»»

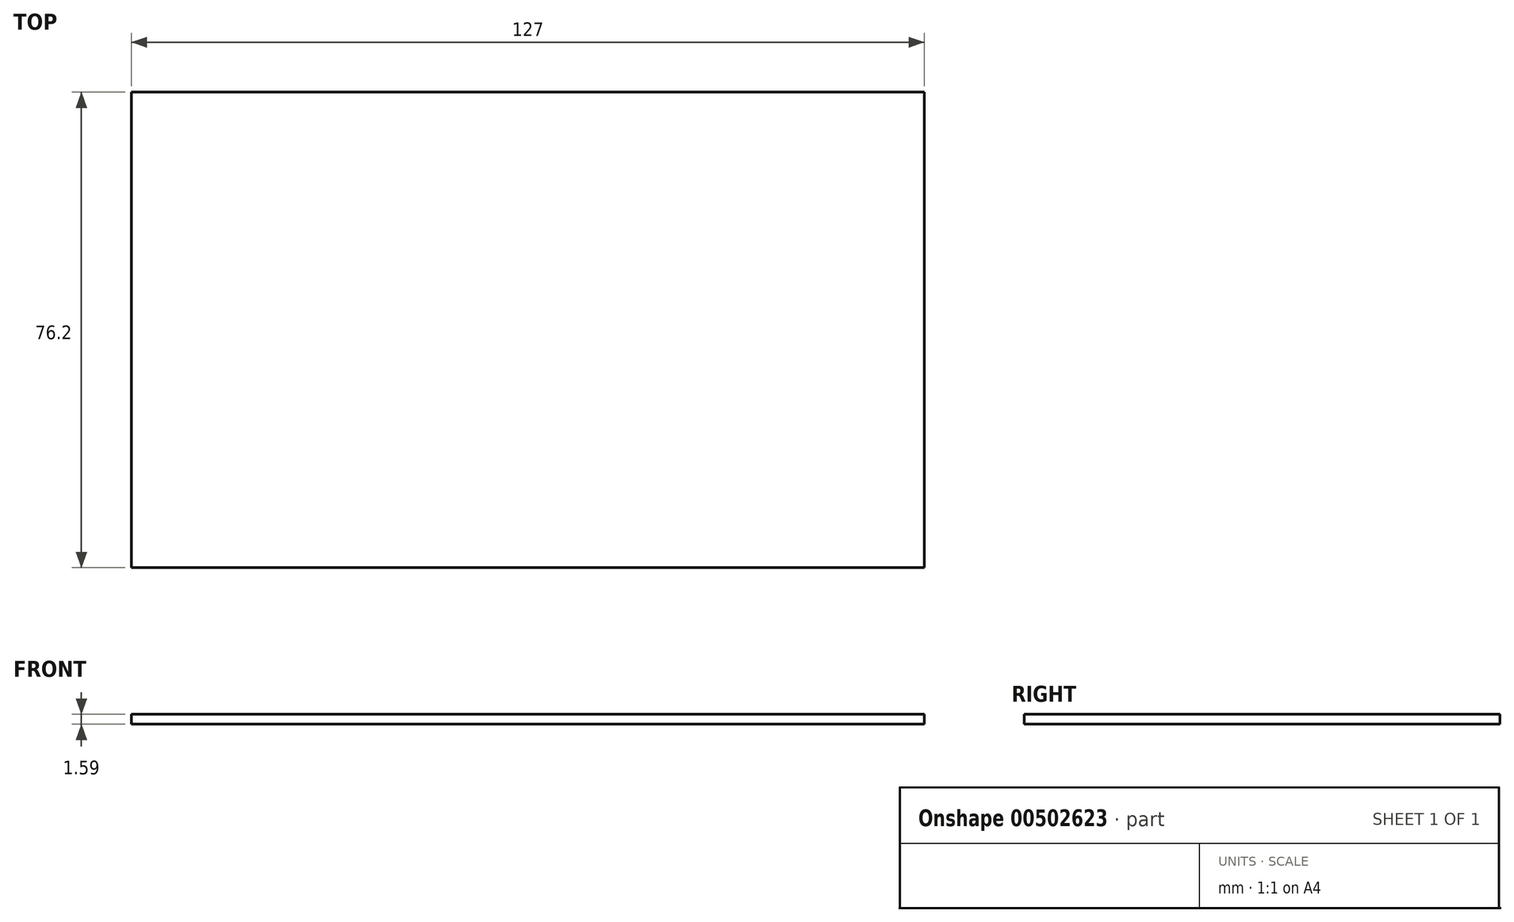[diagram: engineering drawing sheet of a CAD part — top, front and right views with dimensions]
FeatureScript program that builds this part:
annotation { "Feature Type Name" : "Feature", "Feature Type Description" : "" }
export const myFeature = defineFeature(function(context is Context, id is Id, definition is map)
    precondition{}
    {
        {
            var Q0;
            Q0=qCreatedBy(makeId("Top.planeOp"),FACE);
            var sketch = newSketch(context, id + "F0", { "sketchPlane" : qUnion([Q0])});
            skLineSegment(sketch, "E0.bottom", {"start": v(0, 0) * mm, "end": v(127, 0) * mm});
            skLineSegment(sketch, "E0.top", {"start": v(0, 76.2) * mm, "end": v(127, 76.2) * mm});
            skLineSegment(sketch, "E0.left", {"start": v(0, 0) * mm, "end": v(0, 76.2) * mm});
            skLineSegment(sketch, "E0.right", {"start": v(127, 0) * mm, "end": v(127, 76.2) * mm});
            skSolve(sketch);
        }
        {
            var Q0;
            Q0=makeQuery(id+"F0.imprint","IMPRINT",FACE,{"disambiguationData":[TD([[makeQuery(id+"F0.imprint","IMPRINT",EDGE,{"derivedFrom":sQuery(id+"F0.wireOp",EDGE,"E0.bottom")}),1.0]])]});
            extrude(context, id + "F1", {"entities" : qUnion([Q0]), "depth" : 1.59 * mm});
        }
    });
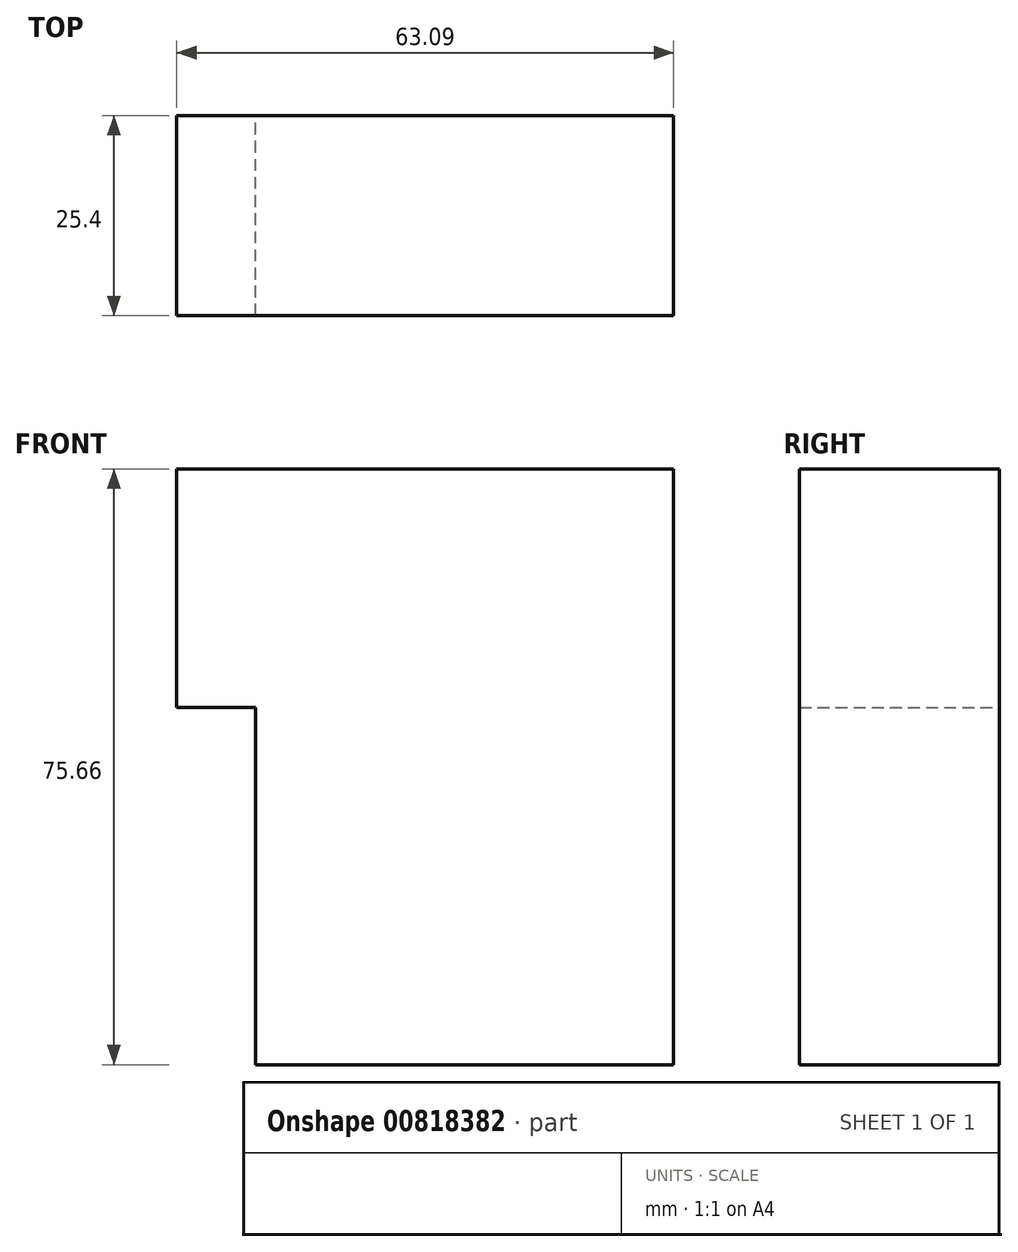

««

## Instructions for the task
Collect every line of the records above that contains the string "qUnion", matching case exactly.

## Response to this exercise
            var sketch = newSketch(context, id + "F0", { "sketchPlane" : qUnion([Q0])});
            extrude(context, id + "F1", {"entities" : qUnion([Q0]), "depth" : 1.59 * mm});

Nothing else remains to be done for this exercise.